- [Passage]
● ● ● ● ● ● ●

CS 300/1310 Spring 2021 Final Quiz
Welcome to our final quiz! We’re hoping this quiz provides you with an opportunity to review your knowledge and what you've learned in CS 300 so far. Our questions are designed to check your conceptual understanding, rather than asking you to memorize details.
Please make sure you read the rules below before you get started.
Rules
The quiz is open book, open notes, open computer. This means you can use the following resources:
- You may access a browser and a PDF reader.
- You may access your own notes and your assignment code electronically.
- You may access an internet site on which your own notes and assignment code are stored.
- You may access this year’s course website and notes on it.
- You may access pages directly linked from the course site, including our lecture materials and links therein.
- You may run a C/C++ compiler, including an assembler and linker, or a calculator.
- You may access manual pages.
- You may access Piazza.

● ● ● ● ● ● ●

- [Extracted information]
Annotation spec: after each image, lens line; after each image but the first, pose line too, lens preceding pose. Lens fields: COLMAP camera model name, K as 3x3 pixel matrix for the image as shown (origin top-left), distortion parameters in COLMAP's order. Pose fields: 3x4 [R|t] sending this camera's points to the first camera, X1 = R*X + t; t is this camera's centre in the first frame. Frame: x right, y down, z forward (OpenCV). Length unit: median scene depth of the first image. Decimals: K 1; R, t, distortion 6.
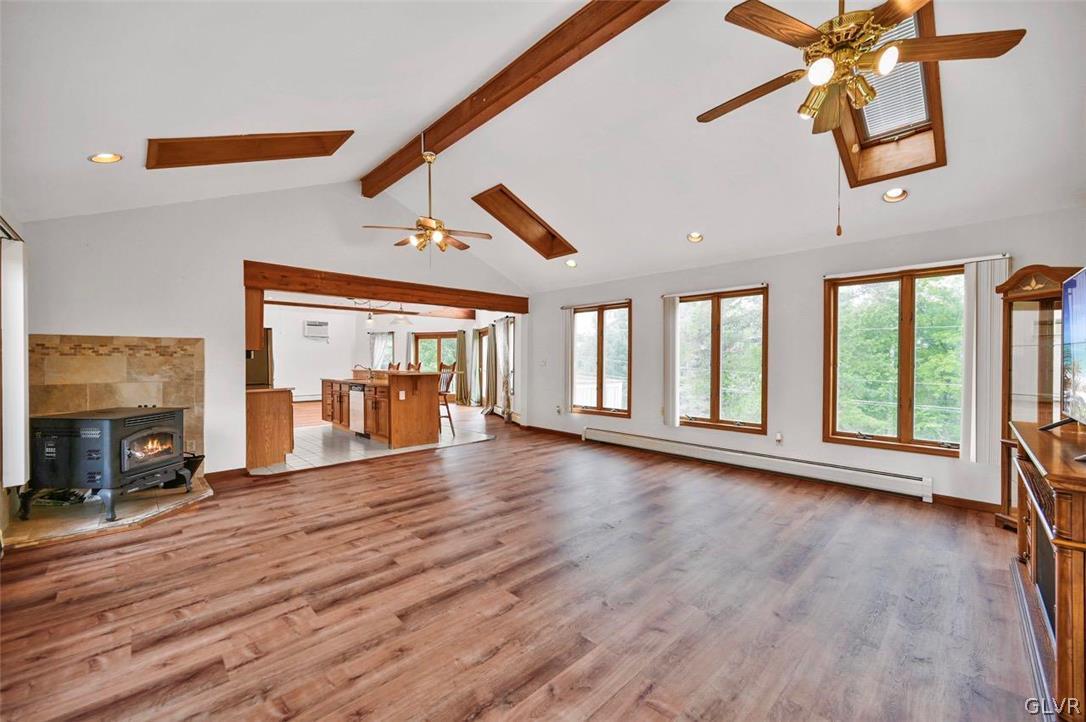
lens RADIAL K [[436.8, 0, 543.1], [0, 436.8, 362.3], [0, 0, 1]] dist [0.000678, -0.000703]
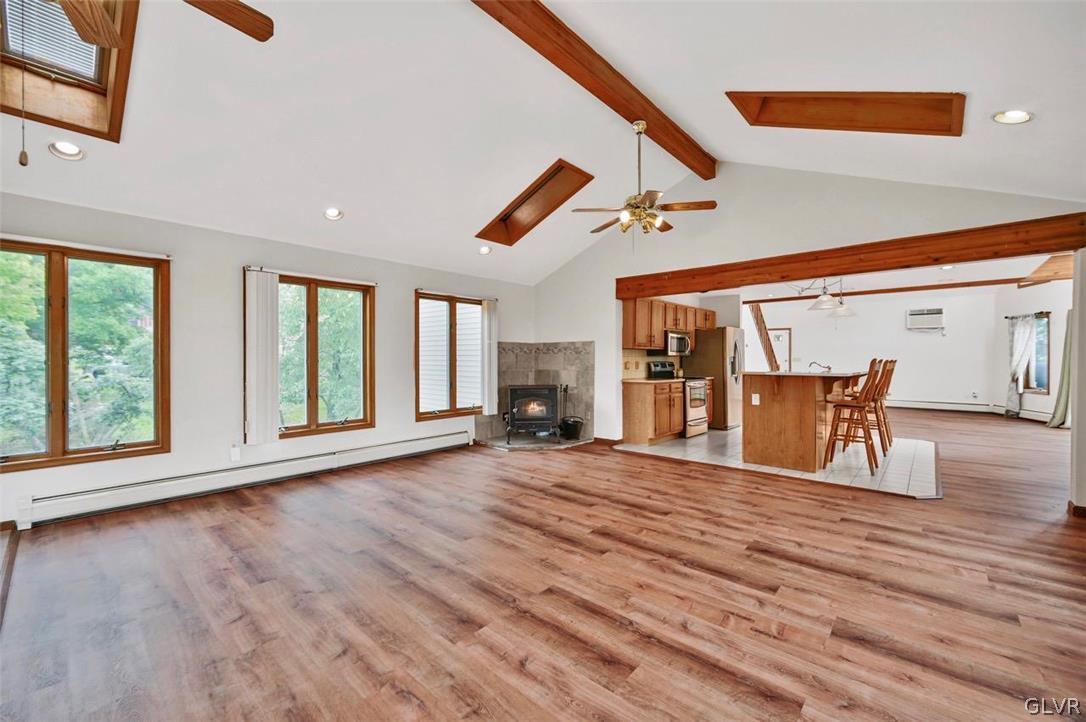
lens RADIAL K [[436.8, 0, 557.3], [0, 436.8, 363.8], [0, 0, 1]] dist [0.000678, -0.000703]
pose [[0.085884, 0.012396, -0.996228, 0.632798], [-0.007785, 0.999900, 0.011771, 0.002995], [0.996275, 0.006744, 0.085972, 0.785415]]
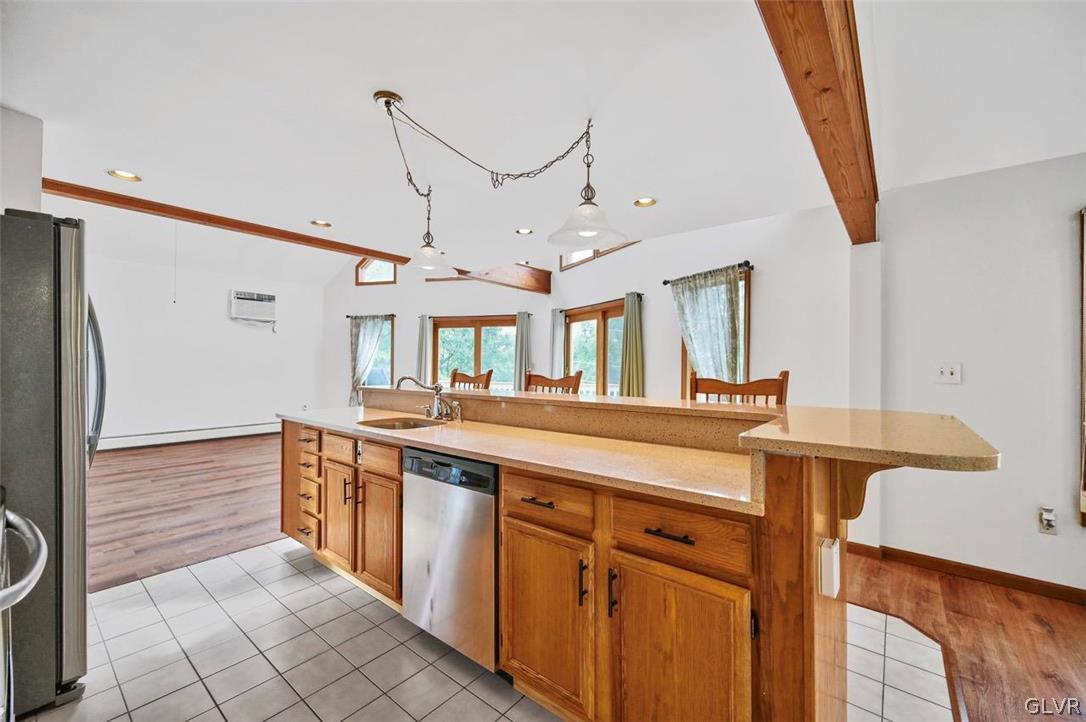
lens RADIAL K [[436.8, 0, 547.7], [0, 436.8, 368.7], [0, 0, 1]] dist [0.000678, -0.000703]
pose [[0.991270, 0.000724, 0.131842, -0.664564], [-0.001653, 0.999975, 0.006934, -0.007390], [-0.131834, -0.007092, 0.991246, 1.207242]]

● ● ● ● ● ● ●

- [Exercises to complete]
a) Summarize the CS 300 quiz page in two sentences.
b) Decide whether each statement agrees with the CS 300 quiz page: (i) the quiz questions are meant to test memorization of details; (ii) students may run a C/C++ compiler during the quiz; (iii) students may consult manual pages. Answer yes or no for each, and quote the words from the quiz page that settle it.
c) Extend the CS 300 quiz page from the point where it stops.
This data comes from a separate source and has no connection to the CS 300 quiz page.

- [Task-by-task results]
a) The CS 300/1310 Spring 2021 final quiz is meant to help students review what they have learned, and its questions check conceptual understanding rather than memorized details. The quiz is open book, open notes, and open computer, so students may use resources such as their own notes and code, the course website and pages linked from it, a C/C++ compiler or calculator, manual pages, and Piazza.

b)
(i) No: "Our questions are designed to check your conceptual understanding, rather than asking you to memorize details."
(ii) Yes: "You may run a C/C++ compiler, including an assembler and linker, or a calculator."
(iii) Yes: "You may access manual pages."

c)
- You may access Google or Wikipedia or other online resources.
- You absolutely may not contact other humans via chat, phone calls, or anything like it.
- You cannot ask quiz questions on online platforms like Stackoverflow, etc.
- You may not access solutions from any previous exam, by paper or computer, including exams from other courses.
Completing Your Quiz
You will complete the final quiz using the same Git repository you already used for the midterm
quiz. Before beginning
the quiz, merge your local cs300-s21-quizzes
repository with our handout to get the
template for the final:
$ git pull git://github.com/csci0300/cs300-s21-quizzes.git masterYou will enter your answers in the
final/final.md
file. Do not place your name in this
file. (We will grade your quiz anonymously.)
When you have completed the quiz, edit the file final/policy.txt
to sign your name. This
is your promise that you have obeyed the quiz rules in letter and spirit. (We won’t look at this file in
grading.)
Then commit your changes and push them to your repository on GitHub:
$ git commit -a -m "Final Quiz Completed" $ git pushIf you get an error message that you do not have access to push to
github.com/csci0300/cs300-s21-quizzes.git
, this means that you are trying to push to our
handout repository. Instead, push explicitly to your own repository:
$ git push https://github.com/csci0300/cs300-s21-quizzes-YOURGITHUBUSERNAME masterMake sure that you have entered your quiz repository URL on the grading server for the final.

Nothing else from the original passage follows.